Am komfortabelsten freilich ist es zu dieser Jahreszeit, drinnen zu bleiben. Etwa im Bayerischen Nationalmuseum, das eine Führung zur Entwicklungsgeschichte seiner Beleuchtung anbietet. Da werden nicht nur die szenische Illuminierung der berühmten Krippensammlung oder der Riemenschneidersaal mal in ganz anderem Licht vorgestellt, sondern auch die eigens für das Foyer des Hauses entwickelten modernen "Iconic Eyes" des Designers Bernhard Desseker, die seit März in Betrieb sind.

Ihr neues inneres Licht zeigen auch die Einkaufspassage der Neuen Hopfenpost, der Mathäser-Filmpalast, das Kare-Kraftwerk oder die evangelische Dankeskirche. Und wer wissen will, wie in der "Designerei" des kürzlich verstorbenen Licht-Poeten Ingo Maurer (weiterhin) gearbeitet wird, der muss sich am 4.11. um 17 Uhr oder 18.30 Uhr in der Kaiserstraße 47 einfinden. Osrams "World of Light" – wer weiß wie lange es die noch gibt – kann am 6.11. um 14 oder 15.30 Uhr besucht werden. Hier kann man die Entwicklung von der Glühlampe zur LED Revue passieren lassen.

Lichtwoche München: Installationen, Vorträge, Führungen

Die Lampe "Spilla" aus Porzellan zeigt die Nymphenburger Manufaktur samt Designprozess und Führung durchs Haus am 6.11. um 17 Uhr. Und wer noch nicht genug Kunst mit oder im richtigen Licht gesehen hat, der kann die facettenreichen Lampen-Kreationen von Fabian Gatermann bei Sigl-Licht (7.11., ab 19 Uhr, Körnerstraße 2 a) anschauen, in die peepart-Galerie zu Chris Bleichers Neon-Arbeiten (4.11. 11-21 Uhr, Müllerstraße 43) gehen oder auf einen Kunstlied-Abend in die Ludwigskirche (6.11. und 7.11., 20 Uhr).

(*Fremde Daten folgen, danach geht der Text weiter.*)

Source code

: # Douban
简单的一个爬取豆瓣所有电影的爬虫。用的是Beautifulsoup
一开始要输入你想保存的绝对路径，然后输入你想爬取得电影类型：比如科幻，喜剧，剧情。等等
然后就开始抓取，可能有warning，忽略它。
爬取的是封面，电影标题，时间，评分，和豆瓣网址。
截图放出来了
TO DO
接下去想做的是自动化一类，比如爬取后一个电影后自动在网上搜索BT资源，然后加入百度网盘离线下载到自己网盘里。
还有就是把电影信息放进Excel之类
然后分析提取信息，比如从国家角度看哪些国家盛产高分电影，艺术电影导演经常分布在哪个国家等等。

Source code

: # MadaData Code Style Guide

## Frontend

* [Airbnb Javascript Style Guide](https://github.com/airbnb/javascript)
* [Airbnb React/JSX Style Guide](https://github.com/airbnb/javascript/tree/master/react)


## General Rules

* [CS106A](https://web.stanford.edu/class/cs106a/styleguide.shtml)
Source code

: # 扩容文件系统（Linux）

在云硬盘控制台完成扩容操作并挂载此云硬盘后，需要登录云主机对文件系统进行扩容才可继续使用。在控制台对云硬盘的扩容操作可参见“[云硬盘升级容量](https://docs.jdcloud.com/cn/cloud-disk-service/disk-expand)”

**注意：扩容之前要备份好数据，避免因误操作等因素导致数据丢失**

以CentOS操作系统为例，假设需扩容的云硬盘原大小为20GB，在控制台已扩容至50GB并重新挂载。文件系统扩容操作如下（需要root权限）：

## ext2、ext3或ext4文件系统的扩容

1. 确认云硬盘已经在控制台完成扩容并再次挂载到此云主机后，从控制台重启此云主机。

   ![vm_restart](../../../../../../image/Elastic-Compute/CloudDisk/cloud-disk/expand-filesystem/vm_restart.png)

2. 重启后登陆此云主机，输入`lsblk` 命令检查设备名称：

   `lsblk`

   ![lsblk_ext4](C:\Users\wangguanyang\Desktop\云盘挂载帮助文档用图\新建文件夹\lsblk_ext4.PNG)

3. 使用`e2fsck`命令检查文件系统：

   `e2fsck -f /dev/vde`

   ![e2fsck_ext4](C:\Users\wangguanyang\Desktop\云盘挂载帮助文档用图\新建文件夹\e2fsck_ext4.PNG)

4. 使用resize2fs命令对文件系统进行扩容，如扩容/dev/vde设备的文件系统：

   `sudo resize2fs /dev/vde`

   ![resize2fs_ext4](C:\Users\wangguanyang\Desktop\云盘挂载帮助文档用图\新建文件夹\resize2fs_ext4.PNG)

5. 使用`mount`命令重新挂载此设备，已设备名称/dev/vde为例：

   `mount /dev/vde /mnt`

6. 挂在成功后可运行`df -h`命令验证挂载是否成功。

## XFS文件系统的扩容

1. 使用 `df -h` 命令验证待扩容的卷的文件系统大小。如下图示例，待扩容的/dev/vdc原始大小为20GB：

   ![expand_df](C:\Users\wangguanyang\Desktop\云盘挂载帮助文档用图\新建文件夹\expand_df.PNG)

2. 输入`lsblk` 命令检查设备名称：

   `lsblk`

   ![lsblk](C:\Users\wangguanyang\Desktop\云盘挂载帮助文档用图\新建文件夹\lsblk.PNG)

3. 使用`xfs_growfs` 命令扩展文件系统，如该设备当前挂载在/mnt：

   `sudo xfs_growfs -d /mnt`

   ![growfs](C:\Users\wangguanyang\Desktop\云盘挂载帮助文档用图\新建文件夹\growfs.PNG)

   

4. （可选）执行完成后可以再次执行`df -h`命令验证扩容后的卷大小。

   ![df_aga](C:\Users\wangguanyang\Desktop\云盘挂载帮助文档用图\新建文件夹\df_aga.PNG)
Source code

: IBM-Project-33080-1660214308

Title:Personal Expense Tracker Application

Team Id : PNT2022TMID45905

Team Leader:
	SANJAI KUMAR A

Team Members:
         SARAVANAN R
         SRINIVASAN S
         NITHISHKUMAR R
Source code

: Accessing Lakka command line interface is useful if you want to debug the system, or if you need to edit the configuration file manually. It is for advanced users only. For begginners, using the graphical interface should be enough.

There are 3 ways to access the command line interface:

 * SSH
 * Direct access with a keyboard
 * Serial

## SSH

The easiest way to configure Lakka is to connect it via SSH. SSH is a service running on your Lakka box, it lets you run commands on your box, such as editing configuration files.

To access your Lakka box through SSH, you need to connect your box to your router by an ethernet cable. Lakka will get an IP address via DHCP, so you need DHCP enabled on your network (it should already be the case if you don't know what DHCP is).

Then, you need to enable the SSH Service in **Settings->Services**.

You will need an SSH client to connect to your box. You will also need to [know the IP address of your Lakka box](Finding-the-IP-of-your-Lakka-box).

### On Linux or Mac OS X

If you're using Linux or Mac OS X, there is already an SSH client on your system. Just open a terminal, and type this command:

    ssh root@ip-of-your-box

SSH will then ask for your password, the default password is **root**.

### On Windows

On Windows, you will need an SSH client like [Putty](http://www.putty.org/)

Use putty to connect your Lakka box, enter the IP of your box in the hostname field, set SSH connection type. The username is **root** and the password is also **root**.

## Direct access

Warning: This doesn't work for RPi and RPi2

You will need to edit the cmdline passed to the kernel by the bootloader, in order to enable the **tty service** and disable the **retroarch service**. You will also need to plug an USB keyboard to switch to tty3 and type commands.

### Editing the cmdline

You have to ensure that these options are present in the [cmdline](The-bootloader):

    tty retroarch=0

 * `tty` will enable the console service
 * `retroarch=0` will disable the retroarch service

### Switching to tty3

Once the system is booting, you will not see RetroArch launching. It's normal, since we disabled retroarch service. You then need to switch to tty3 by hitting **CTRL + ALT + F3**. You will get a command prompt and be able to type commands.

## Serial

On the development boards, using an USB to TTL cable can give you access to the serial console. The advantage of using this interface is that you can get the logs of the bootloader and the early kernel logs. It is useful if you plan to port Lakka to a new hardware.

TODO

Dort haben der Opernsänger Martin Busen, der Kirchenmusiker Stephan Heuberger und die Lichtplanerin Beatrice Seidt gemeinsam mit Rosenheimer Studenten einen spannenden Abend aus Licht, Lied und Lesung komponiert. Unter anderem mit dem Text von Thomas Mann: "München leuchtete".

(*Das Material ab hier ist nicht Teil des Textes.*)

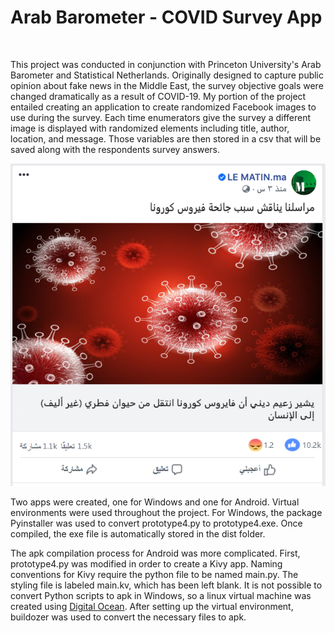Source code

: # Arab Barometer - COVID Survey App 


<br />

This project was conducted in conjunction with Princeton University's Arab Barometer and Statistical Netherlands. 
Originally designed to capture public opinion about fake news in the Middle East, the survey objective goals were changed dramatically as a result of COVID-19. 
My portion of the project entailed creating an application to create randomized Facebook images to use during the survey. Each time enumerators give the survey
a different image is displayed with randomized elements including title, author, location, and message. Those variables are then stored in a csv that will be saved along with 
the respondents survey answers. 
<br />


![Example of Randomized Image](facebook_post.png)
<br />

Two apps were created, one for Windows and one for Android. Virtual environments were used throughout the project. For Windows, the package Pyinstaller was used to convert prototype4.py to prototype4.exe. 
Once compiled, the exe file is automatically stored in the dist folder. 
<br />

The apk compilation process for Android was more complicated. First, prototype4.py was modified in order to create a Kivy app. 
Naming conventions for Kivy require the python file to be named main.py. The styling file is labeled main.kv, which has been left blank. 
It is not possible to convert Python scripts to apk in Windows, so a linux virtual machine was created using [Digital Ocean](https://www.digitalocean.com). 
After setting up the virtual environment, buildozer was used to convert the necessary files to apk. 

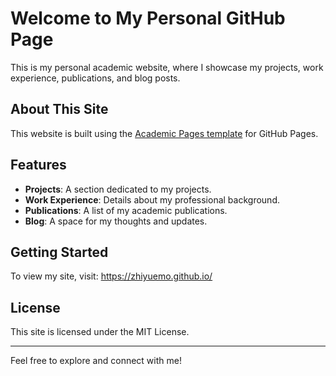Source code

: # Welcome to My Personal GitHub Page

This is my personal academic website, where I showcase my projects, work experience, publications, and blog posts.

## About This Site

This website is built using the [Academic Pages template](https://github.com/academicpages/academicpages.github.io/tree/master) for GitHub Pages. 

## Features

- **Projects**: A section dedicated to my projects.
- **Work Experience**: Details about my professional background.
- **Publications**: A list of my academic publications.
- **Blog**: A space for my thoughts and updates.

## Getting Started

To view my site, visit: https://zhiyuemo.github.io/

## License

This site is licensed under the MIT License.

---

Feel free to explore and connect with me!
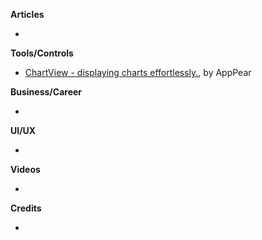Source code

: 
**Articles**

* 

**Tools/Controls**

* [ChartView - displaying charts effortlessly.](https://github.com/AppPear/ChartView), by AppPear


**Business/Career**

* 

**UI/UX**

*

**Videos**

*

**Credits**

* 
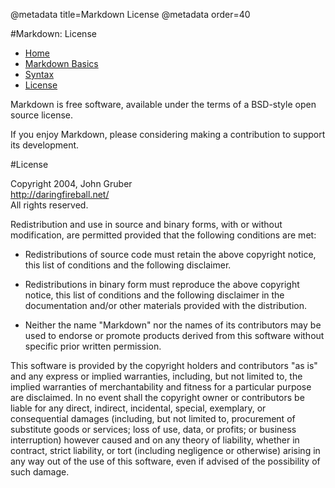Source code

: @metadata title=Markdown License
@metadata order=40

[mdhome]: /pylabsdoc/#/alkiradocs/Markdown_Home
[basics]: /pylabsdoc/#/alkiradocs/Basics
[syntax]: http://daringfireball.net/projects/markdown/syntax
[license]: /pylabsdoc/#/alkiradocs/License


#Markdown: License

* [Home][mdhome]
* [Markdown Basics][basics]
* [Syntax][syntax]
* [License][license]

Markdown is free software, available under the terms of a BSD-style open source license.

If you enjoy Markdown, please considering making a contribution to support its development.


#License

<p>Copyright 2004, John Gruber <br />
<a href="http://daringfireball.net/">http://daringfireball.net/</a> <br />
All rights reserved.</p>

<p>Redistribution and use in source and binary forms, with or without
modification, are permitted provided that the following conditions are
met:</p>

<ul>
<li><p>Redistributions of source code must retain the above copyright notice,
this list of conditions and the following disclaimer.</p></li>
<li><p>Redistributions in binary form must reproduce the above copyright
notice, this list of conditions and the following disclaimer in the
documentation and/or other materials provided with the distribution.</p></li>
<li><p>Neither the name "Markdown" nor the names of its contributors may
be used to endorse or promote products derived from this software
without specific prior written permission.</p></li>
</ul>

<p>This software is provided by the copyright holders and contributors "as
is" and any express or implied warranties, including, but not limited
to, the implied warranties of merchantability and fitness for a
particular purpose are disclaimed. In no event shall the copyright owner
or contributors be liable for any direct, indirect, incidental, special,
exemplary, or consequential damages (including, but not limited to,
procurement of substitute goods or services; loss of use, data, or
profits; or business interruption) however caused and on any theory of
liability, whether in contract, strict liability, or tort (including
negligence or otherwise) arising in any way out of the use of this
software, even if advised of the possibility of such damage.</p>
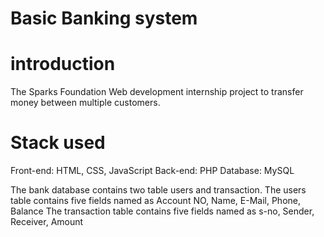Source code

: # Basic Banking system

# introduction
The Sparks Foundation Web development internship project to transfer money between multiple customers.
# Stack used
Front-end: HTML, CSS, JavaScript
Back-end: PHP
Database: MySQL

The bank database contains two table users and transaction.
The users table contains five fields named as Account NO, Name, E-Mail, Phone, Balance
The transaction table contains five fields named as s-no, Sender, Receiver, Amount

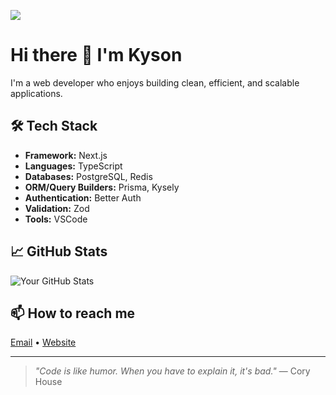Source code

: ![](https://i.ibb.co/VYqC6P71/kysonbanner.png)
# Hi there 👋 I'm Kyson

I'm a web developer who enjoys building clean, efficient, and scalable applications.

## 🛠️ Tech Stack
- **Framework:** Next.js
- **Languages:** TypeScript
- **Databases:** PostgreSQL, Redis
- **ORM/Query Builders:** Prisma, Kysely
- **Authentication:** Better Auth
- **Validation:** Zod
- **Tools:** VSCode

## 📈 GitHub Stats
![Your GitHub Stats](https://github-readme-stats.vercel.app/api?username=kysondev&show_icons=true&hide_title=true&hide=stars&theme=dark)

## 📫 How to reach me
[Email](mailto:email@kyson.dev) • [Website](https://kyson.dev)

---

> *"Code is like humor. When you have to explain it, it's bad."* — Cory House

Wen nun angesichts dieses geballten Anschauungsmaterials das kreative Fieber und die Lust am Selbermachen gepackt hat, auch dem ist zu helfen: mit einem Workshop bei Beta2shape zum 3D-Druck von Lampen. Vielleicht kommt ja was Preiswürdiges dabei raus.

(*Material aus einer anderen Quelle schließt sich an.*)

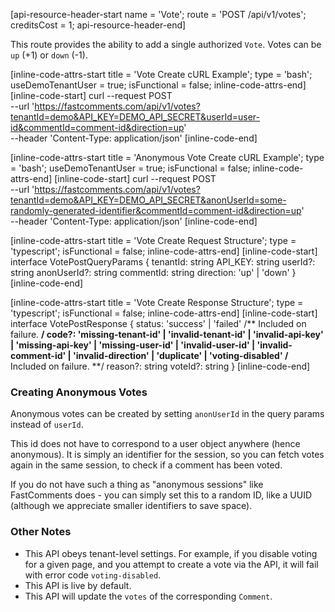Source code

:  [api-resource-header-start name = 'Vote'; route = 'POST /api/v1/votes'; creditsCost = 1; api-resource-header-end]

This route provides the ability to add a single authorized `Vote`. Votes can be `up` (+1) or `down` (-1).

[inline-code-attrs-start title = 'Vote Create cURL Example'; type = 'bash'; useDemoTenantUser = true; isFunctional = false; inline-code-attrs-end]
[inline-code-start]
curl --request POST \
  --url 'https://fastcomments.com/api/v1/votes?tenantId=demo&API_KEY=DEMO_API_SECRET&userId=user-id&commentId=comment-id&direction=up' \
  --header 'Content-Type: application/json'
[inline-code-end]

[inline-code-attrs-start title = 'Anonymous Vote Create cURL Example'; type = 'bash'; useDemoTenantUser = true; isFunctional = false; inline-code-attrs-end]
[inline-code-start]
curl --request POST \
  --url 'https://fastcomments.com/api/v1/votes?tenantId=demo&API_KEY=DEMO_API_SECRET&anonUserId=some-randomly-generated-identifier&commentId=comment-id&direction=up' \
  --header 'Content-Type: application/json'
[inline-code-end]

[inline-code-attrs-start title = 'Vote Create Request Structure'; type = 'typescript'; isFunctional = false; inline-code-attrs-end]
[inline-code-start]
interface VotePostQueryParams {
    tenantId: string
    API_KEY: string
    userId?: string
    anonUserId?: string
    commentId: string
    direction: 'up' | 'down'
}
[inline-code-end]

[inline-code-attrs-start title = 'Vote Create Response Structure'; type = 'typescript'; isFunctional = false; inline-code-attrs-end]
[inline-code-start]
interface VotePostResponse {
    status: 'success' | 'failed'
    /** Included on failure. **/
    code?: 'missing-tenant-id' | 'invalid-tenant-id' | 'invalid-api-key' | 'missing-api-key' | 'missing-user-id' | 'invalid-user-id' | 'invalid-comment-id' | 'invalid-direction' | 'duplicate' | 'voting-disabled'
    /** Included on failure. **/
    reason?: string
    voteId?: string
}
[inline-code-end]

### Creating Anonymous Votes

Anonymous votes can be created by setting `anonUserId` in the query params instead of `userId`.

This id does not have to correspond to a user object anywhere (hence anonymous). It is simply an identifier
for the session, so you can fetch votes again in the same session, to check if a comment has
been voted.

If you do not have such a thing as "anonymous sessions" like FastComments does - you can simply
set this to a random ID, like a UUID (although we appreciate smaller identifiers to save space).

### Other Notes

- This API obeys tenant-level settings. For example, if you disable voting for a given page, and you attempt to create a vote via the API, it will fail with error code `voting-disabled`.
- This API is live by default.
- This API will update the `votes` of the corresponding `Comment`.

Was man dann im nächsten Jahr für den ebenfalls während der Veranstaltung verliehenen Luxi-Lichtpreis einreichen kann.

Lichtwoche: 31. Oktober bis 8. November, weitere Infos: www.lichtwoche-muenchen.de


Für die meisten Veranstaltungen muss man sich anmelden, die Kosten liegen meist bei 5 Euro, wovon 2 Euro an Jutta Speidels "Horizont e.V." für Frauen und Kinder in Not gehen.